Next year could signify a pivotal moment for the US housing market. Following an extended period of stagnation characterized by elevated borrowing costs and escalating prices that have excluded numerous Americans from homeownership, analysts project that conditions could start to change in 2026. However, in the coming year, a considerable number of economists express optimism regarding the housing market, expecting that increasing incomes will begin to surpass home prices, making homes appear more affordable for many Americans.
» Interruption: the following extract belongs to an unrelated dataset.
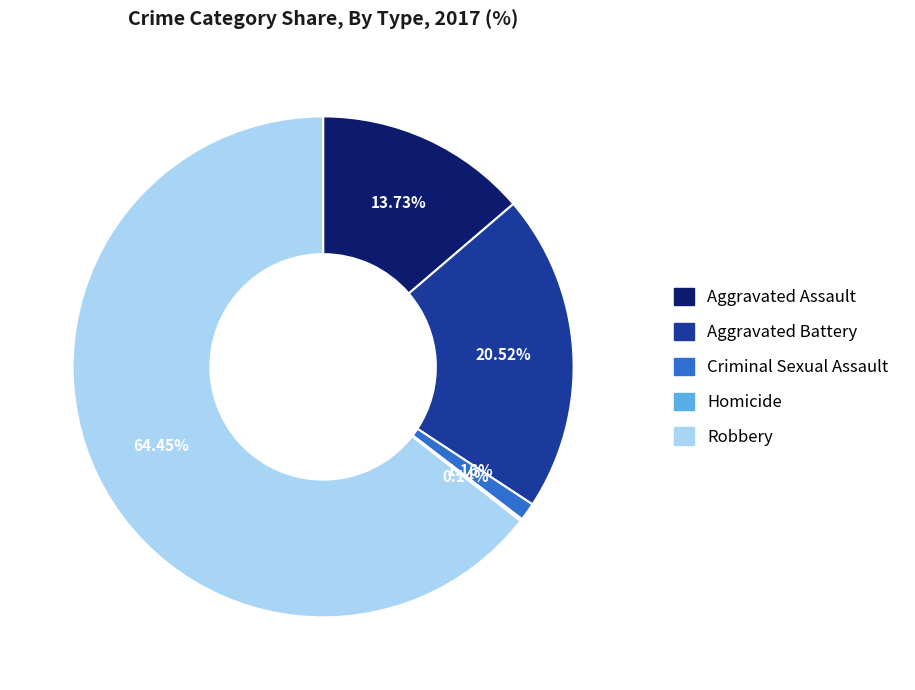

Is there any slice that represents more than half of the pie?

Yes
Redfin has referred to 2026 as “The Great Housing Reset,” while Compass has described it as the start of a “new era.” After years of historically low sales volumes, even a modest increase in activity would mark a pivotal shift, especially as the Trump administration has signaled a focus on housing affordability in 2026, though details remain limited.
In recent years, the housing market has appeared stuck, according to Mike Simonsen, with sales declining even as prices continued to rise. He expects that in the next phase there will be sufficient inventory nationwide to allow sales to finally increase in 2026. While multiple factors could drive this change, government reform is unlikely to be the primary catalyst. Home prices have surged nearly 55% nationwide from early 2020 through the third quarter of 2025, driven by demand far outpacing supply. At the same time, many homeowners have been reluctant to sell because they are locked into ultra-low mortgage rates from prior years, limiting listings. As borrowers adjust to rates above 6%, more sellers may enter the market in 2026, boosting inventory and easing price pressures, even as states like Florida, Texas, and California saw average prices decline from recent peaks in 2025.
Despite these shifts, a sharp nationwide drop in home prices is unlikely. Simonsen expects prices to remain near current levels, forecasting roughly a 0.5% increase next year, effectively flat. Many buyers may still feel priced out, underscoring that the most effective long-term solution is expanding housing supply through construction—an area where progress remains insufficient. Mortgage rates have trended lower in recent months, with the average 30-year fixed rate at 6.18% last week, down from nearly 7% at the start of 2025. Simonsen expects rates to stay above 6% in 2026, though a weakening labor market or easing inflation could prompt the Federal Reserve to cut rates more aggressively, indirectly influencing mortgage costs via the 10-year Treasury yield.
Consumer confidence will remain critical, according to Coldwell Banker Affiliates president Jason Waugh, who warned that fears over job security could deter buyers from long-term commitments. Meanwhile, renters saw some relief in 2025 as rent growth cooled, with rents flat year over year in October for the first time in three and a half years, according to Bank of America. That relief may be temporary, as Redfin expects strong rental demand to persist and rents to rise 2% to 3% annually by the end of 2026. President Donald Trump has signaled plans for aggressive housing reforms next year, with officials highlighting regulatory changes to speed approvals and incentivize construction, though concrete details remain scarce. While proposals such as 50-year mortgages and portable mortgages have been floated, analysts caution that limits remain on what can realistically be achieved in 2026.